WORK TO BE COMPLETED:
From the listing below, reproduce word for word the part that opens with the line containing "IN THE 21ST" and closes with the line containing "More Books like this"; reproduce nothing else.

DATA TO PROCESS:
------------

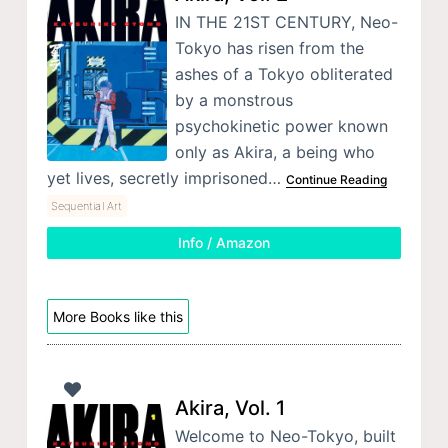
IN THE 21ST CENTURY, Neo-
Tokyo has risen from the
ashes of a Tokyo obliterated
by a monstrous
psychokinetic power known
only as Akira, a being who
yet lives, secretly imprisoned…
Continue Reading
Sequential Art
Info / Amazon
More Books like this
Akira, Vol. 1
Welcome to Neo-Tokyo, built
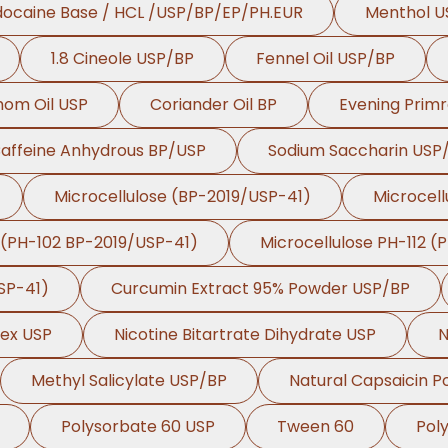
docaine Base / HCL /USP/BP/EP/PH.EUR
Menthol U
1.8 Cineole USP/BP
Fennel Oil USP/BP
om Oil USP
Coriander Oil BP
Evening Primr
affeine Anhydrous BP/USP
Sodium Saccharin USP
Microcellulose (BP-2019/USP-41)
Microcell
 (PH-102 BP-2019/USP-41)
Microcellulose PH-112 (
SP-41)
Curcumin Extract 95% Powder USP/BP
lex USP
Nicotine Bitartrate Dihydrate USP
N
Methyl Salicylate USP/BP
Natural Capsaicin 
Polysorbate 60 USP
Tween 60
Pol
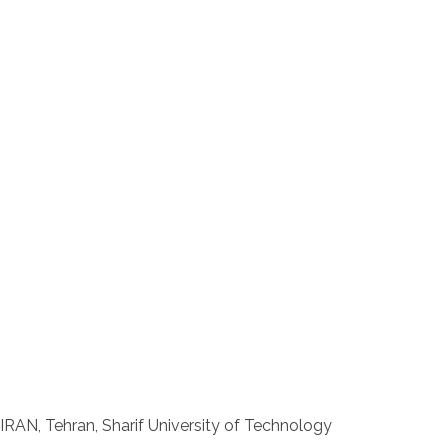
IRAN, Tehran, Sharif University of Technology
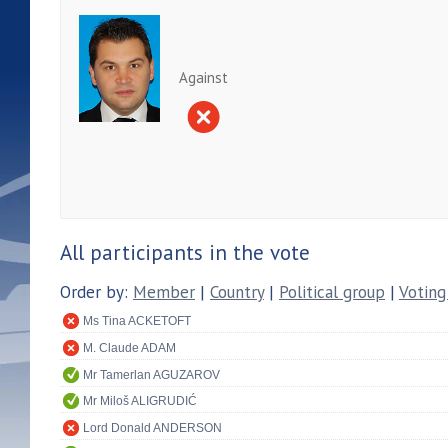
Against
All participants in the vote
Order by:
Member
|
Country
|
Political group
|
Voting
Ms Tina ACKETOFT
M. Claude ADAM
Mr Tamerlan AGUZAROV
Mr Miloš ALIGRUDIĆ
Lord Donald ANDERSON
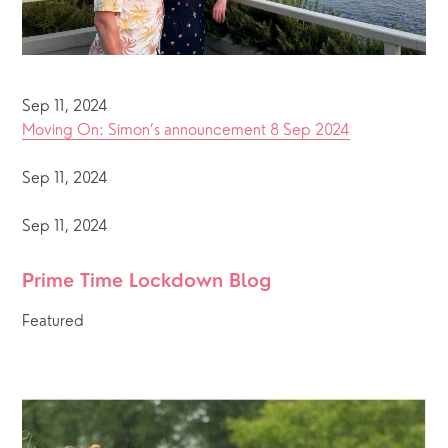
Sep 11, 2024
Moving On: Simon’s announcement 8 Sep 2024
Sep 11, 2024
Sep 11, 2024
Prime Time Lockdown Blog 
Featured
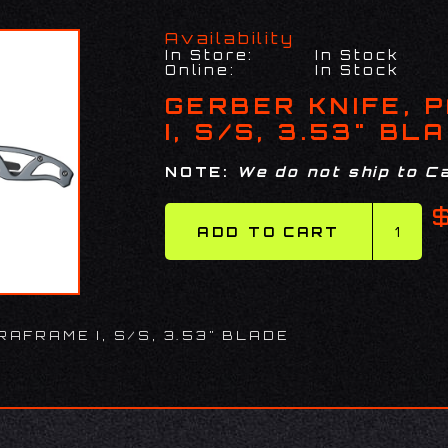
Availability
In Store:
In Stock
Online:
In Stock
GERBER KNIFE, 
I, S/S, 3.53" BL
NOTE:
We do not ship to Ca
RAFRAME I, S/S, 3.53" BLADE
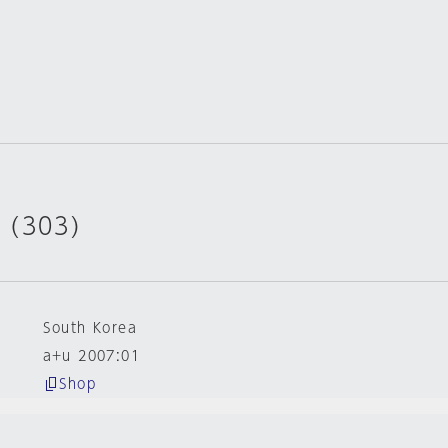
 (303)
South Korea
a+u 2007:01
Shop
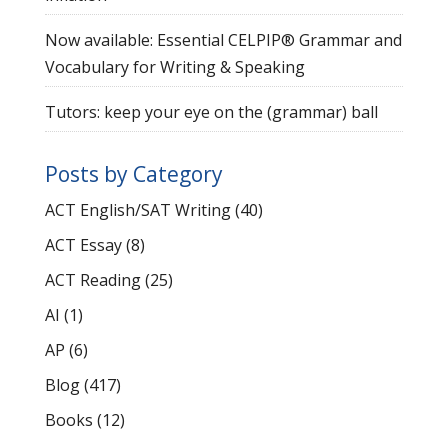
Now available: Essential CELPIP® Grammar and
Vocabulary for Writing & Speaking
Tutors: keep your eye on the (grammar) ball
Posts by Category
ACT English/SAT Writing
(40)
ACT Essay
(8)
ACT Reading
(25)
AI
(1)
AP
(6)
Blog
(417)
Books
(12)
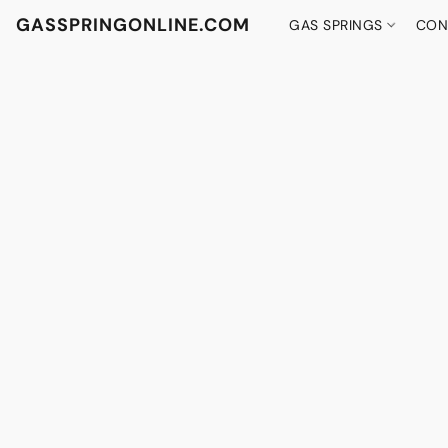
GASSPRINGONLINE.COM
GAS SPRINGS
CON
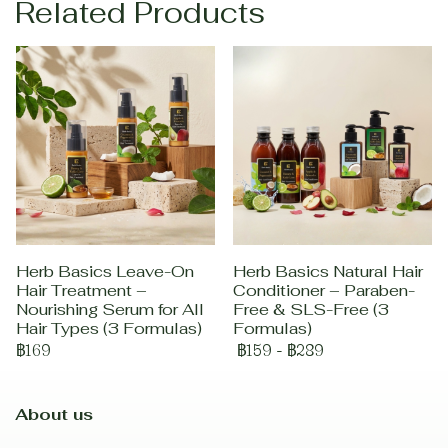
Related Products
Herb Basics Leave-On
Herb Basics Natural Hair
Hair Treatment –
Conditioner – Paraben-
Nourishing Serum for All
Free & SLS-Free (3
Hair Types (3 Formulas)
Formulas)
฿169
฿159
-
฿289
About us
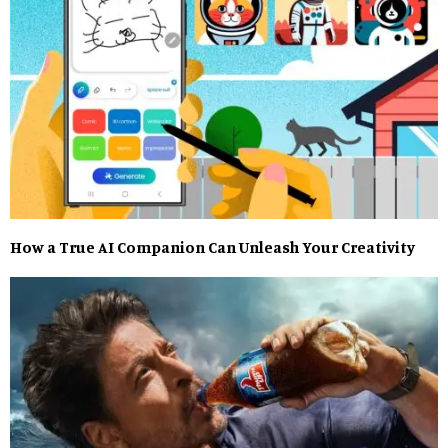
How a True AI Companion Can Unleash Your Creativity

------------

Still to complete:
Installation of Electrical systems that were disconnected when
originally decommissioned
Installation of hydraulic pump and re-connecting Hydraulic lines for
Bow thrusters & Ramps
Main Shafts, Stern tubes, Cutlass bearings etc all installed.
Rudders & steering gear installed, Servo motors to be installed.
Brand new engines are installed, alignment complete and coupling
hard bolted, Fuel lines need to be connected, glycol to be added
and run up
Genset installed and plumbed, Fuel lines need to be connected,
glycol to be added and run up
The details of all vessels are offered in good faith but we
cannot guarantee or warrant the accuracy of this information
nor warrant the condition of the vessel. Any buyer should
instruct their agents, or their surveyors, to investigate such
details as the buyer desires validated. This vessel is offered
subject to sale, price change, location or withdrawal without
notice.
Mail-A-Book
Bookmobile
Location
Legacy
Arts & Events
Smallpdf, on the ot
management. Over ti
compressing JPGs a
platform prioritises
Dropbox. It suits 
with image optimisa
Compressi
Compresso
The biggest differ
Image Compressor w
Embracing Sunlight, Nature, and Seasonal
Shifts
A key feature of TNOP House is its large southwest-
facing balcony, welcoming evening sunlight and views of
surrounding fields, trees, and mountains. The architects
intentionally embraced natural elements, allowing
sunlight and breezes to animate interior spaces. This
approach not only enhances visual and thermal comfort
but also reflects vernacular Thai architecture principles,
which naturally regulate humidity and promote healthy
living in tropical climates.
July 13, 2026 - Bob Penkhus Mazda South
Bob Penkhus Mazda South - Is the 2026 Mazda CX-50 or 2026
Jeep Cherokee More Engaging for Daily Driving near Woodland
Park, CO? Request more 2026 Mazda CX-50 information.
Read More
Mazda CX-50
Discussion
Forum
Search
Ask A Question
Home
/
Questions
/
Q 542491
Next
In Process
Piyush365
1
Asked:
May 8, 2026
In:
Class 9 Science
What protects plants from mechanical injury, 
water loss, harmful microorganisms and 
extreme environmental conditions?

------------

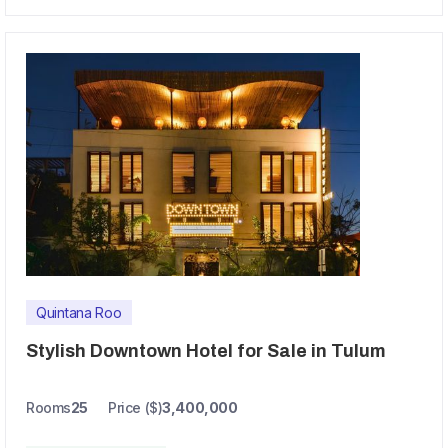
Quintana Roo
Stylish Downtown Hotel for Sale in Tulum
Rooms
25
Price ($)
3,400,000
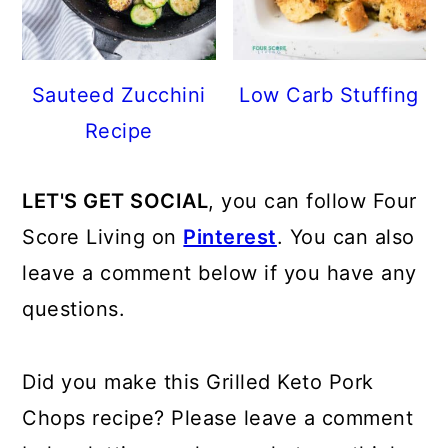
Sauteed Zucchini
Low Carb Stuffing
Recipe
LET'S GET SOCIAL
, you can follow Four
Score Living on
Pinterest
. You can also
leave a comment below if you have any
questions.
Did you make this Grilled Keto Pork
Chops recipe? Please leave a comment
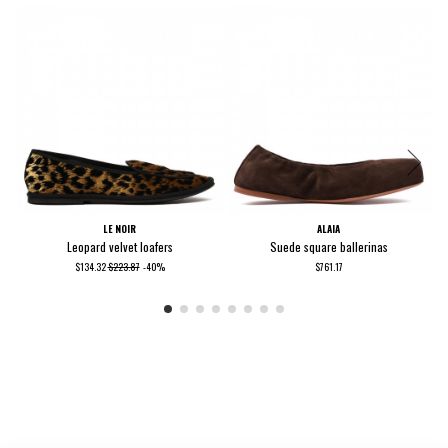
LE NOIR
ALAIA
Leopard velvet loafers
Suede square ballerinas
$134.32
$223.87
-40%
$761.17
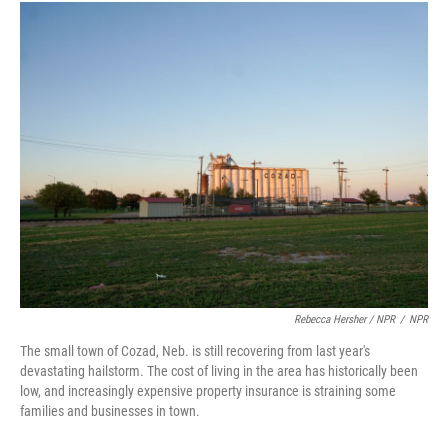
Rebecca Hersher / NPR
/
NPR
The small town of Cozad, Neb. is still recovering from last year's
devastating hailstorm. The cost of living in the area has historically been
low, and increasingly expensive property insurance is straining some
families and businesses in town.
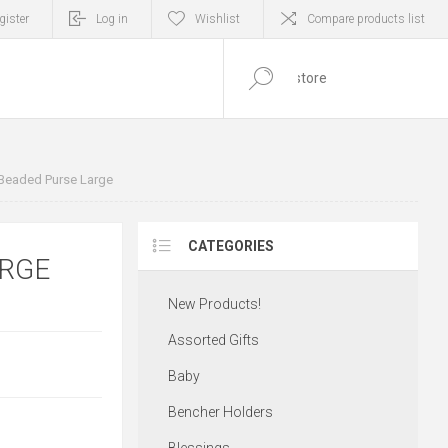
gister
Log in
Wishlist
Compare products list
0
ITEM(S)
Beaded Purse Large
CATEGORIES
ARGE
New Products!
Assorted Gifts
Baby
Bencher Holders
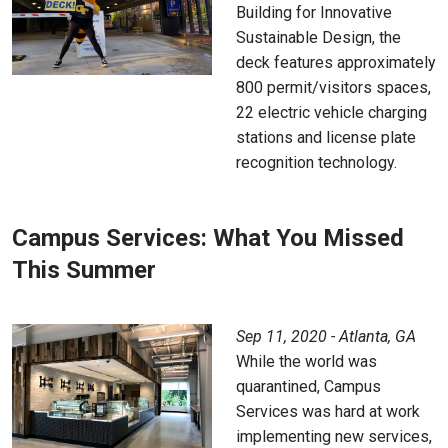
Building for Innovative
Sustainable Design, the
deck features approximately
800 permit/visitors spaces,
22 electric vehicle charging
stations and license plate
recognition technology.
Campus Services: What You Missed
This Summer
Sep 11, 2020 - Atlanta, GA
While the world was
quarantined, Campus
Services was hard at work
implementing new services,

------------

ANSWER AREA:
IN THE 21ST CENTURY, Neo-
Tokyo has risen from the
ashes of a Tokyo obliterated
by a monstrous
psychokinetic power known
only as Akira, a being who
yet lives, secretly imprisoned…
Continue Reading
Sequential Art
Info / Amazon
More Books like this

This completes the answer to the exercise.